• **What to produce**
From the listing below, tally the lines that include "down". Return only the total.

• **Available data**
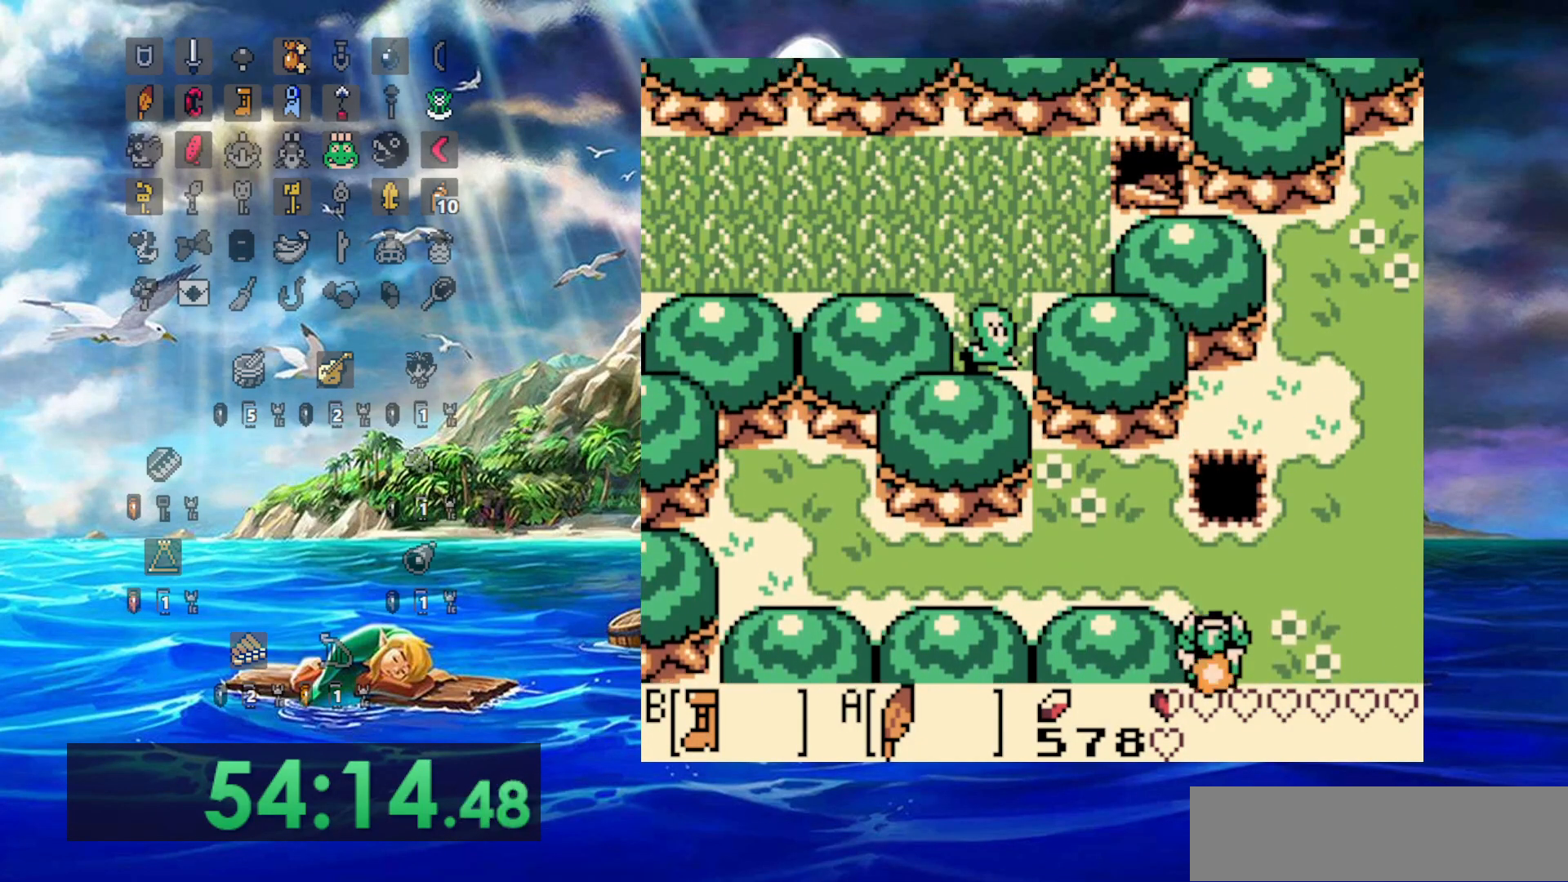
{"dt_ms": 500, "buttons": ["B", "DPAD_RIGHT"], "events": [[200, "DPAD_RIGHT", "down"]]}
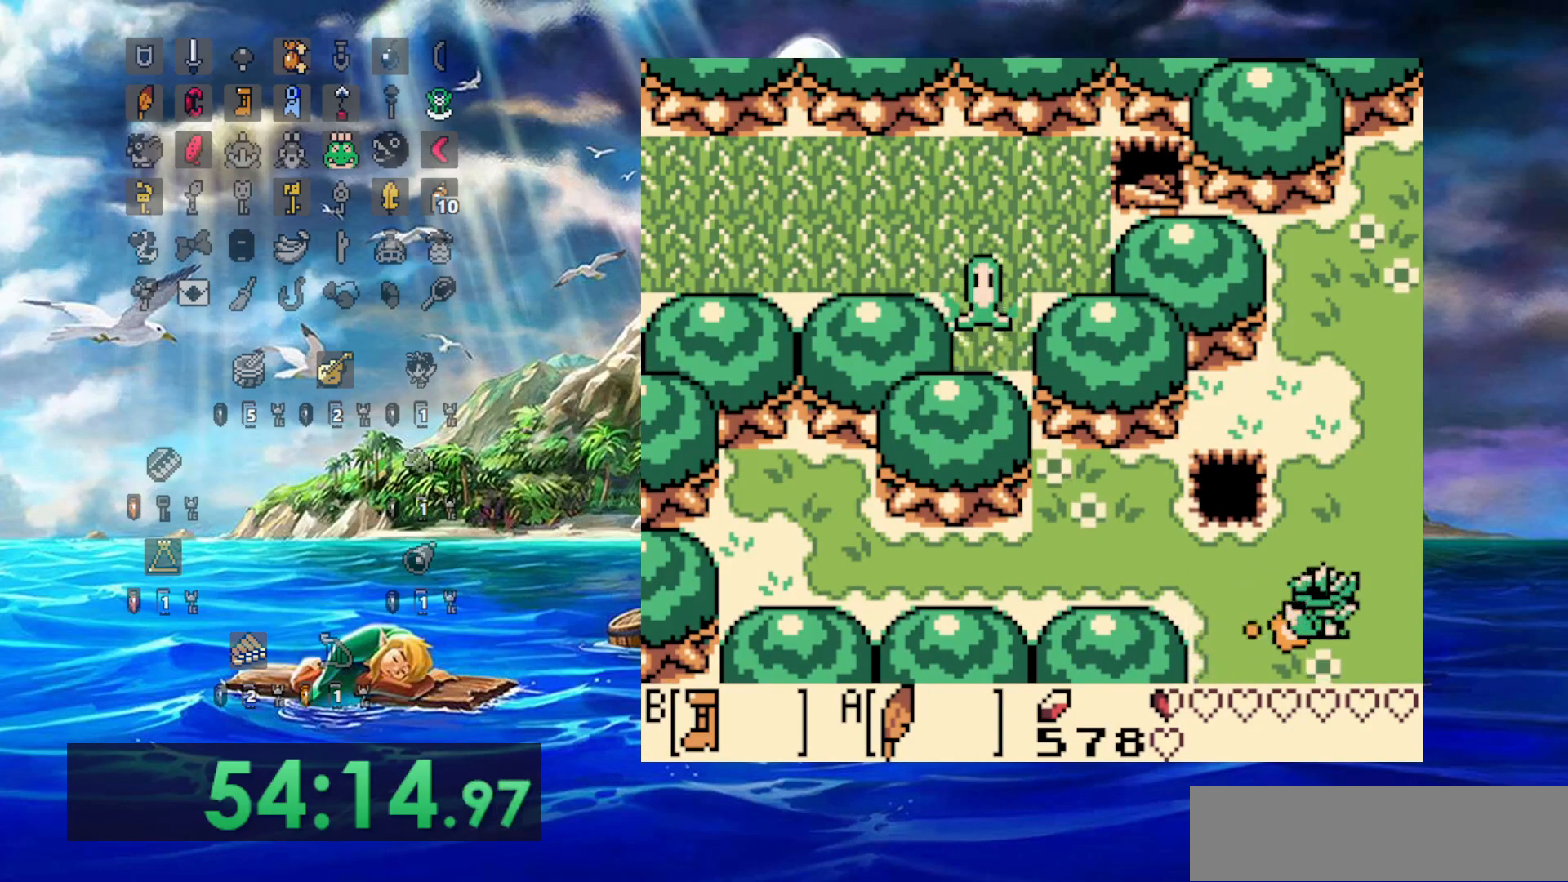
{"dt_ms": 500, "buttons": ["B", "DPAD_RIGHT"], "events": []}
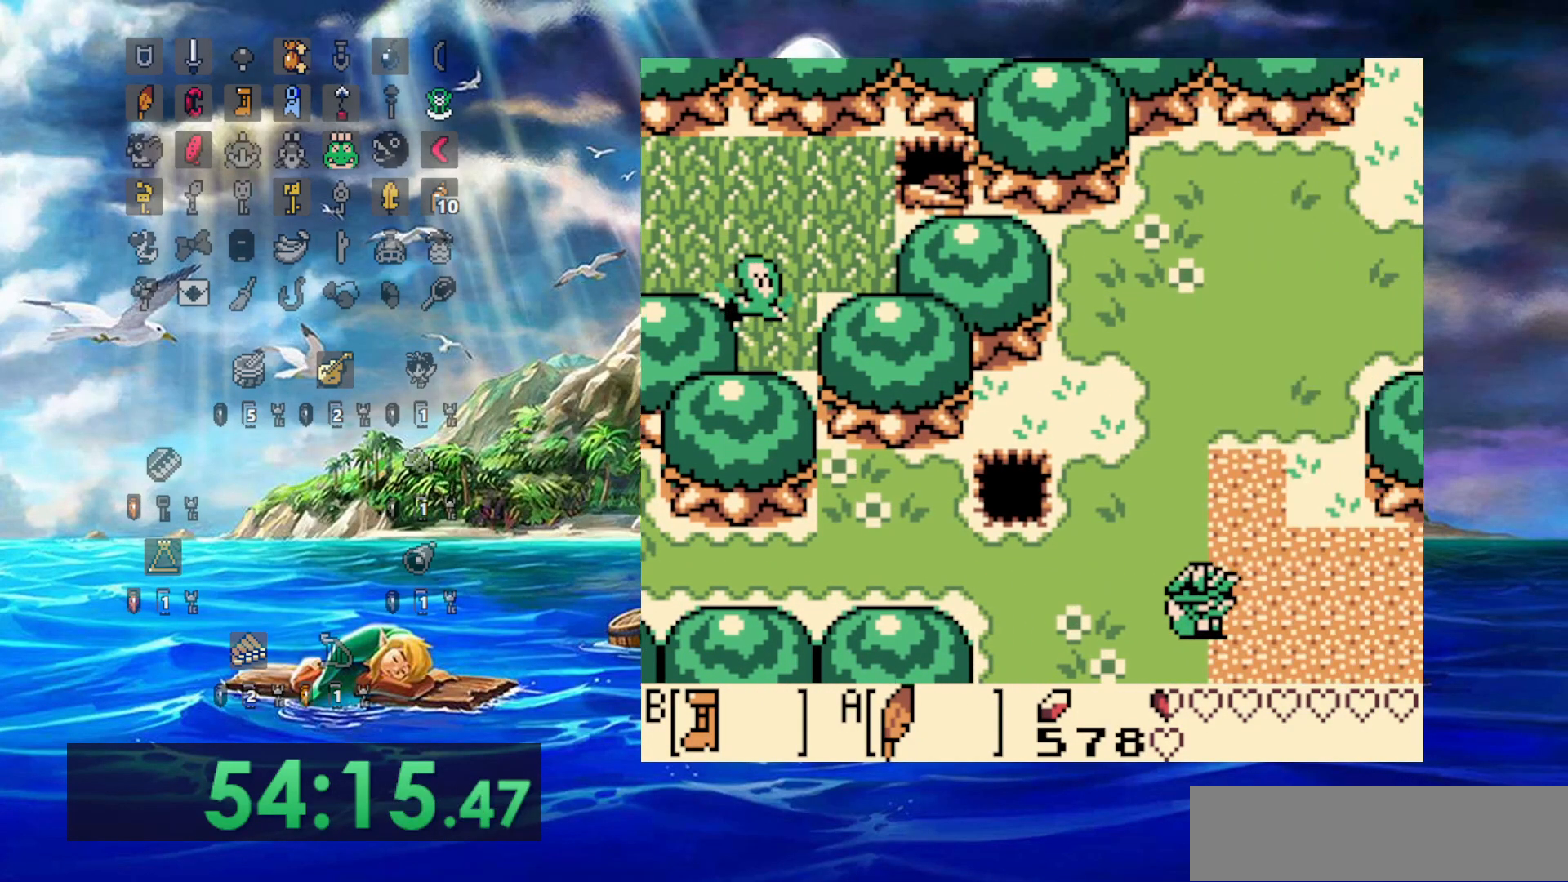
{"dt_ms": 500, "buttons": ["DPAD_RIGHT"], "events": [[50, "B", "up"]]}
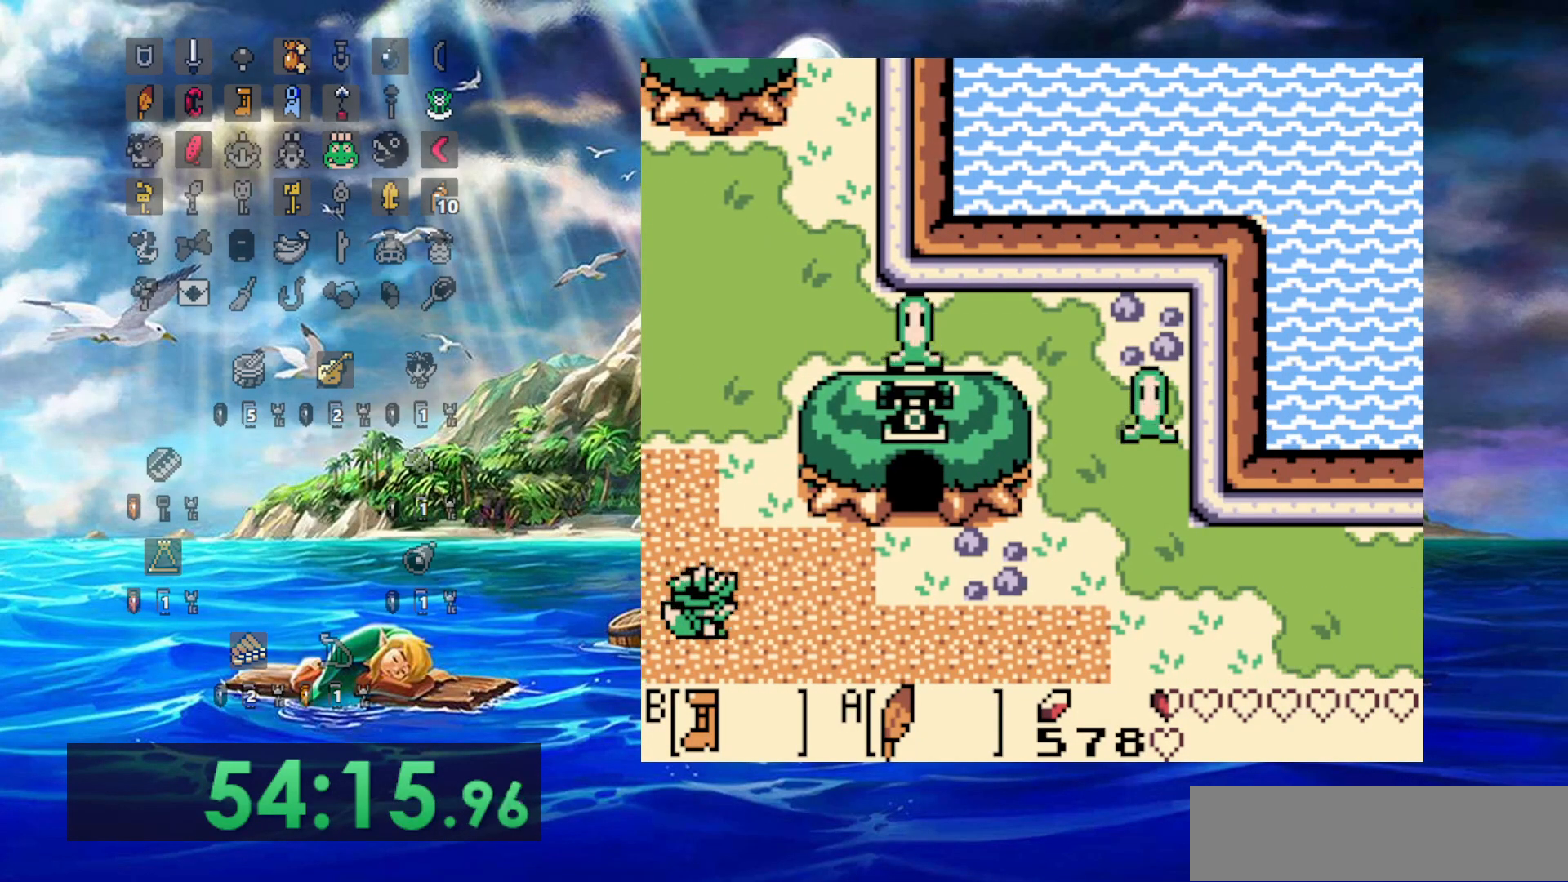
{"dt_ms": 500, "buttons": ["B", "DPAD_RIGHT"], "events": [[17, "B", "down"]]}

• **Response to this task**
2